Coding With Fun
Home Docker Django Node.js Articles Python pip guide FAQ Policy

Apache Pig Cogroup operator


May 26, 2021 Apache Pig


Table of contents


The COGROUP operator works in the same way as the GROUP operator. /b10> The only difference between the two operators is that the group operator is typically used for a relationship, while the cogroup operator is used for statements that involve two or more relationships.

Use Cogroup to group two relationships

Suppose you have two files in the HDFS directory /pig_data /, namely student_details.txt and employee_details.txt, as shown below.

student_details.txt

001,Rajiv,Reddy,21,9848022337,Hyderabad
002,siddarth,Battacharya,22,9848022338,Kolkata
003,Rajesh,Khanna,22,9848022339,Delhi
004,Preethi,Agarwal,21,9848022330,Pune
005,Trupthi,Mohanthy,23,9848022336,Bhuwaneshwar
006,Archana,Mishra,23,9848022335,Chennai
007,Komal,Nayak,24,9848022334,trivendram
008,Bharathi,Nambiayar,24,9848022333,Chennai

employee_details.txt

001,Robin,22,newyork 
002,BOB,23,Kolkata 
003,Maya,23,Tokyo 
004,Sara,25,London 
005,David,23,Bhuwaneshwar 
006,Maggy,22,Chennai

Load these files into Pig, with the relationship names student_details and employee_details, as shown below.

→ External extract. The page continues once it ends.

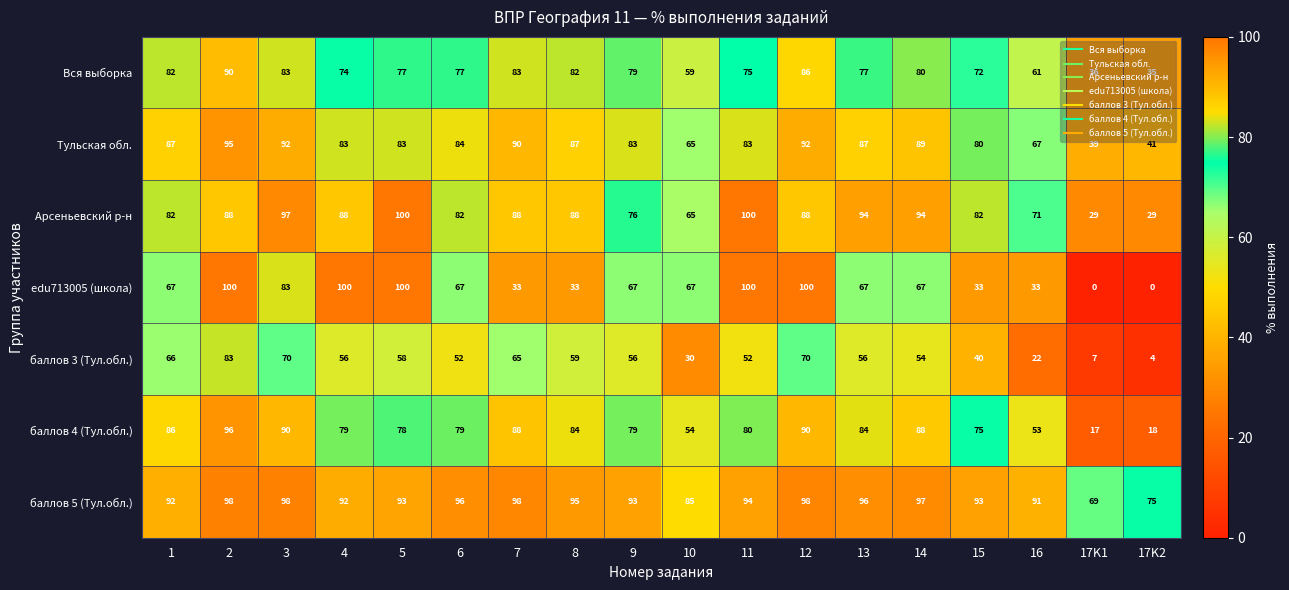

At how many categories does at least one series exceed 1?

18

grunt> student_details = LOAD 'hdfs://localhost:9000/pig_data/student_details.txt' USING PigStorage(',')
   as (id:int, firstname:chararray, lastname:chararray, age:int, phone:chararray, city:chararray); 
  
grunt> employee_details = LOAD 'hdfs://localhost:9000/pig_data/employee_details.txt' USING PigStorage(',')
   as (id:int, name:chararray, age:int, city:chararray);

Now group the student_details/employee_details relationships by keywordage, as shown below.

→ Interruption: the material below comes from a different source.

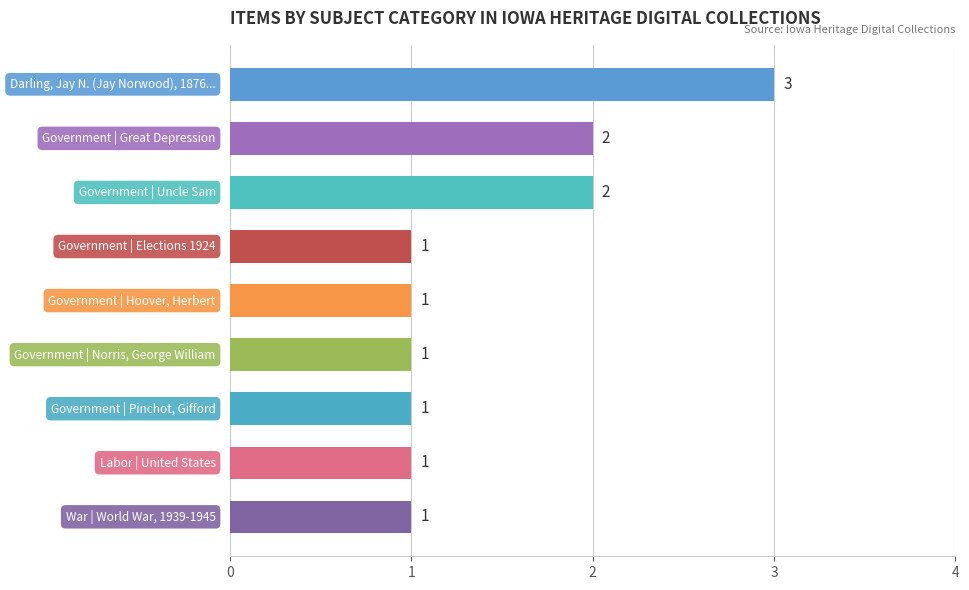

Does the chart contain any negative values?

No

grunt> cogroup_data = COGROUP student_details by age, employee_details by age;

Verify

Use the DUMP operator to validate the relationship cogroup_data, as shown below.

grunt> Dump cogroup_data;

Output

It produces the following output, showing the contents of cogroup_data called the file, as shown below.

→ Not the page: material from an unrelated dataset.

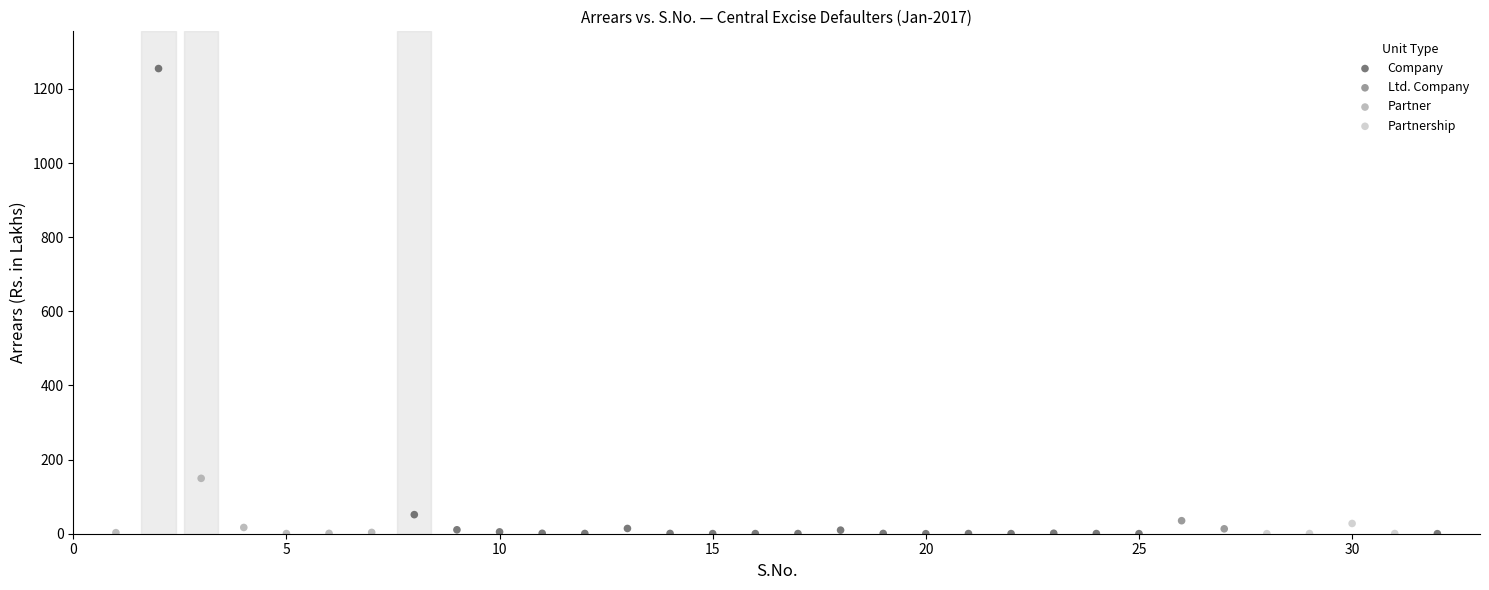

What are all the series names shown in the legend?

Company, Ltd. Company, Partner, Partnership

(21,{(4,Preethi,Agarwal,21,9848022330,Pune), (1,Rajiv,Reddy,21,9848022337,Hyderabad)}, 
   {    })  
(22,{ (3,Rajesh,Khanna,22,9848022339,Delhi), (2,siddarth,Battacharya,22,9848022338,Kolkata) },  
   { (6,Maggy,22,Chennai),(1,Robin,22,newyork) })  
(23,{(6,Archana,Mishra,23,9848022335,Chennai),(5,Trupthi,Mohanthy,23,9848022336 ,Bhuwaneshwar)}, 
   {(5,David,23,Bhuwaneshwar),(3,Maya,23,Tokyo),(2,BOB,23,Kolkata)}) 
(24,{(8,Bharathi,Nambiayar,24,9848022333,Chennai),(7,Komal,Nayak,24,9848022334, trivendram)}, 
   { })  
(25,{   }, 
   {(4,Sara,25,London)})

The cogroup operator groups grouped groups from each relationship by age, each of which describes a specific age value.

For example, if we consider the first group of results, which are grouped by age 21, it contains two packages

  • The first package holds all the metagroups that have a 21-year-old first relationship (student_details the first relationship);

  • The second package has a second relationship (in this case, employee_details) for all metagroups, which are 21 years old.

If the relationship does not have a group with an age value of 21, an empty package is returned.